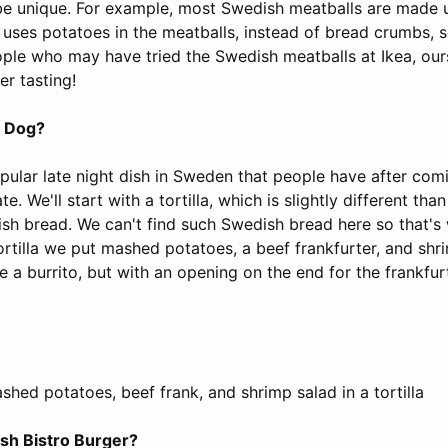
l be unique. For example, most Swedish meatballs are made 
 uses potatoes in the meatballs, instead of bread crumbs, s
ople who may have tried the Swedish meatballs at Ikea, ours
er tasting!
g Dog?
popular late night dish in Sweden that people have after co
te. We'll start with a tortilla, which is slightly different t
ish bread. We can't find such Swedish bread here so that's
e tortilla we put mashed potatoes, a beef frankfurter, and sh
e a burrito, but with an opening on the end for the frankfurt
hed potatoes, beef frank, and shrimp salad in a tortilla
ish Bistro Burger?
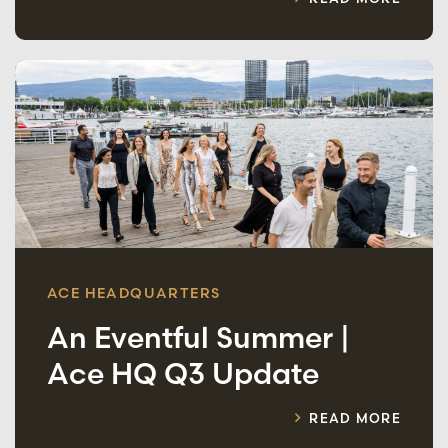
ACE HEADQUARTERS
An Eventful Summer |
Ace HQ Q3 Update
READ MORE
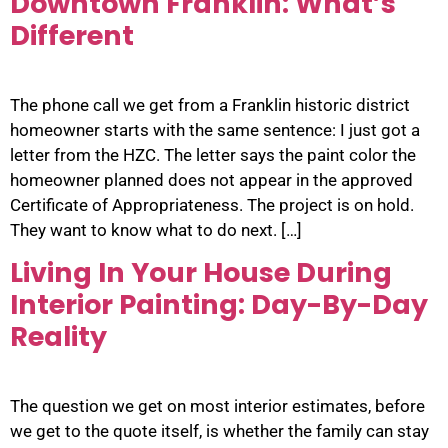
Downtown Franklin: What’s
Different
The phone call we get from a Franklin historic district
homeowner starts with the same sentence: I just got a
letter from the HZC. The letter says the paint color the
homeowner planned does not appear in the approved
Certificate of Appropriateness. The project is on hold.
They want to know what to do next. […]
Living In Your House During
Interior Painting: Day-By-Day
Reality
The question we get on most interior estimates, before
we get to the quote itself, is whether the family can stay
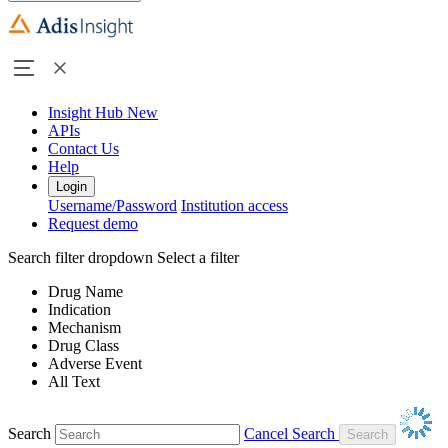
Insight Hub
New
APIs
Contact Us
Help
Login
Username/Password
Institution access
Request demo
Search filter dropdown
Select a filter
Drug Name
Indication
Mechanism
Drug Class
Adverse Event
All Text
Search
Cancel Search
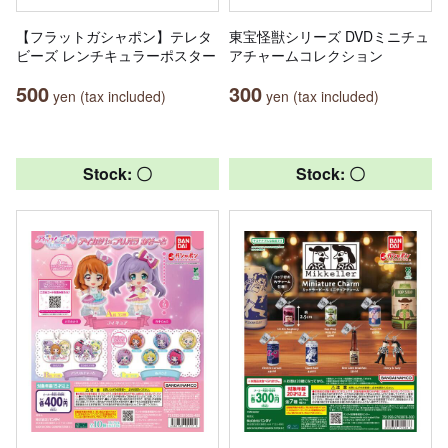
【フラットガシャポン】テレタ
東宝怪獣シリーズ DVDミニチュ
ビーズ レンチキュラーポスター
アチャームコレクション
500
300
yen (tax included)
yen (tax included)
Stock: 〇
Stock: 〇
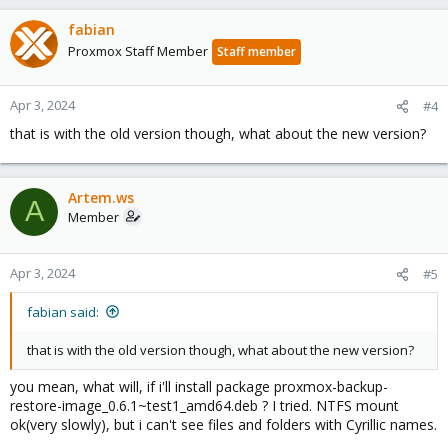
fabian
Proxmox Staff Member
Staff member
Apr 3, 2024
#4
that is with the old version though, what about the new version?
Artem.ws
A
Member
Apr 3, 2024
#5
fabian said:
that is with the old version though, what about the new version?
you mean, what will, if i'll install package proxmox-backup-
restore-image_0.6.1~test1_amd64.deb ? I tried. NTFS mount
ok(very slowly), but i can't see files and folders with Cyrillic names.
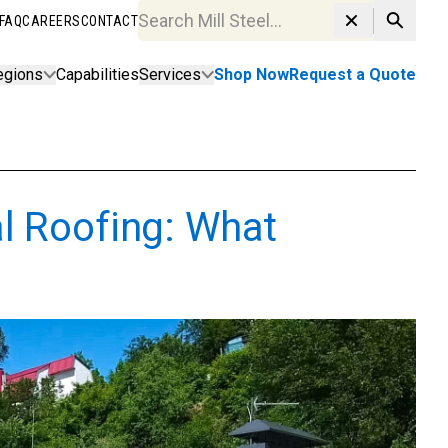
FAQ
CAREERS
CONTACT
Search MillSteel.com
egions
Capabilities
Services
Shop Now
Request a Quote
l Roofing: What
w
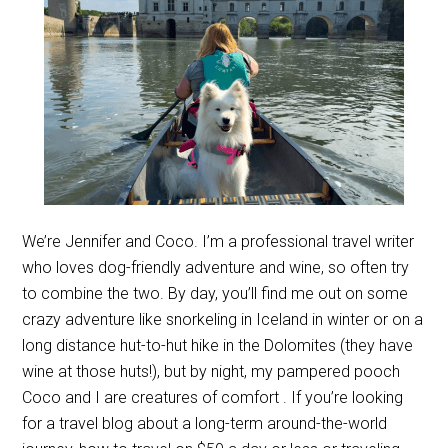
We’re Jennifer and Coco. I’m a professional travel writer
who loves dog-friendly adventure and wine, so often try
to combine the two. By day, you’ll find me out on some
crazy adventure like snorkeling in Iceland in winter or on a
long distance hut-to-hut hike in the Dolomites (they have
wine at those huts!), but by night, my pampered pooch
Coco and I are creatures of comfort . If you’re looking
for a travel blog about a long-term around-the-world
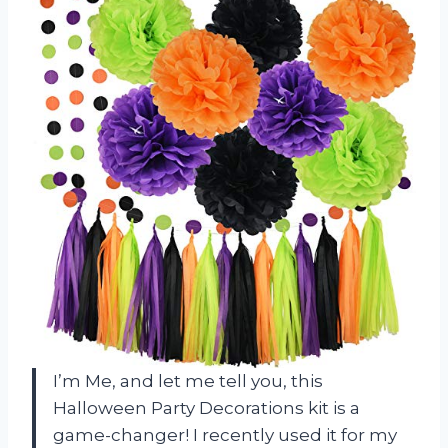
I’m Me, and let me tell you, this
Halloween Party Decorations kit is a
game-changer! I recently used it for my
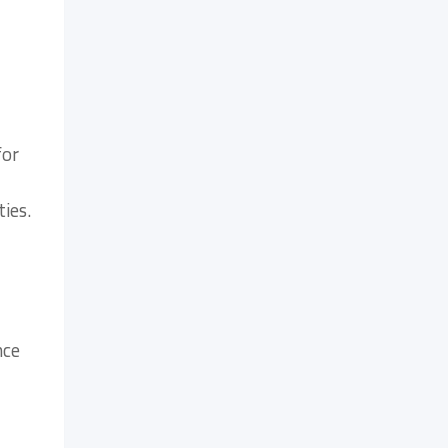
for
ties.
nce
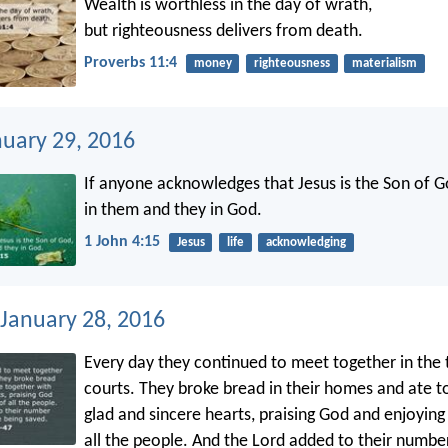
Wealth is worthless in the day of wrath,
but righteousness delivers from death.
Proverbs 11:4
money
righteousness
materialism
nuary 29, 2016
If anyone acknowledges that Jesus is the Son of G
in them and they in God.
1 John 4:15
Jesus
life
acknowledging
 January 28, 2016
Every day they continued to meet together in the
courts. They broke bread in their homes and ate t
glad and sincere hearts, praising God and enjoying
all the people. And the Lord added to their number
--------------------------------
If the listing above includes images, copy every line of it exactly except those images.

l be unique. For example, most Swedish meatballs are made 
 uses potatoes in the meatballs, instead of bread crumbs, s
ople who may have tried the Swedish meatballs at Ikea, ours
er tasting!
g Dog?
popular late night dish in Sweden that people have after co
te. We'll start with a tortilla, which is slightly different t
ish bread. We can't find such Swedish bread here so that's
e tortilla we put mashed potatoes, a beef frankfurter, and sh
e a burrito, but with an opening on the end for the frankfurt
hed potatoes, beef frank, and shrimp salad in a tortilla
ish Bistro Burger?
ACE HEADQUARTERS
An Eventful Summer |
Ace HQ Q3 Update
READ MORE
Downtown Franklin: What’s
Different
The phone call we get from a Franklin historic district
homeowner starts with the same sentence: I just got a
letter from the HZC. The letter says the paint color the
homeowner planned does not appear in the approved
Certificate of Appropriateness. The project is on hold.
They want to know what to do next. […]
Living In Your House During
Interior Painting: Day-By-Day
Reality
The question we get on most interior estimates, before
we get to the quote itself, is whether the family can stay
Insight Hub
New
APIs
Contact Us
Help
Login
Username/Password
Institution access
Request demo
Search filter dropdown
Select a filter
Drug Name
Indication
Mechanism
Drug Class
Adverse Event
All Text
Search
Cancel Search
【フラットガシャポン】テレタ
東宝怪獣シリーズ DVDミニチュ
ビーズ レンチキュラーポスター
アチャームコレクション
500
300
yen (tax included)
yen (tax included)
Stock: 〇
Stock: 〇
fabian
Proxmox Staff Member
Staff member
Apr 3, 2024
#4
that is with the old version though, what about the new version?
Artem.ws
A
Member
Apr 3, 2024
#5
fabian said:
that is with the old version though, what about the new version?
you mean, what will, if i'll install package proxmox-backup-
restore-image_0.6.1~test1_amd64.deb ? I tried. NTFS mount
ok(very slowly), but i can't see files and folders with Cyrillic names.
FAQ
CAREERS
CONTACT
Search MillSteel.com
egions
Capabilities
Services
Shop Now
Request a Quote
l Roofing: What
w
We’re Jennifer and Coco. I’m a professional travel writer
who loves dog-friendly adventure and wine, so often try
to combine the two. By day, you’ll find me out on some
crazy adventure like snorkeling in Iceland in winter or on a
long distance hut-to-hut hike in the Dolomites (they have
wine at those huts!), but by night, my pampered pooch
Coco and I are creatures of comfort . If you’re looking
for a travel blog about a long-term around-the-world
I’m Me, and let me tell you, this
Halloween Party Decorations kit is a
game-changer! I recently used it for my
for
ties.
nce
Wealth is worthless in the day of wrath,
but righteousness delivers from death.
Proverbs 11:4
money
righteousness
materialism
nuary 29, 2016
If anyone acknowledges that Jesus is the Son of G
in them and they in God.
1 John 4:15
Jesus
life
acknowledging
 January 28, 2016
Every day they continued to meet together in the
courts. They broke bread in their homes and ate t
glad and sincere hearts, praising God and enjoying
all the people. And the Lord added to their number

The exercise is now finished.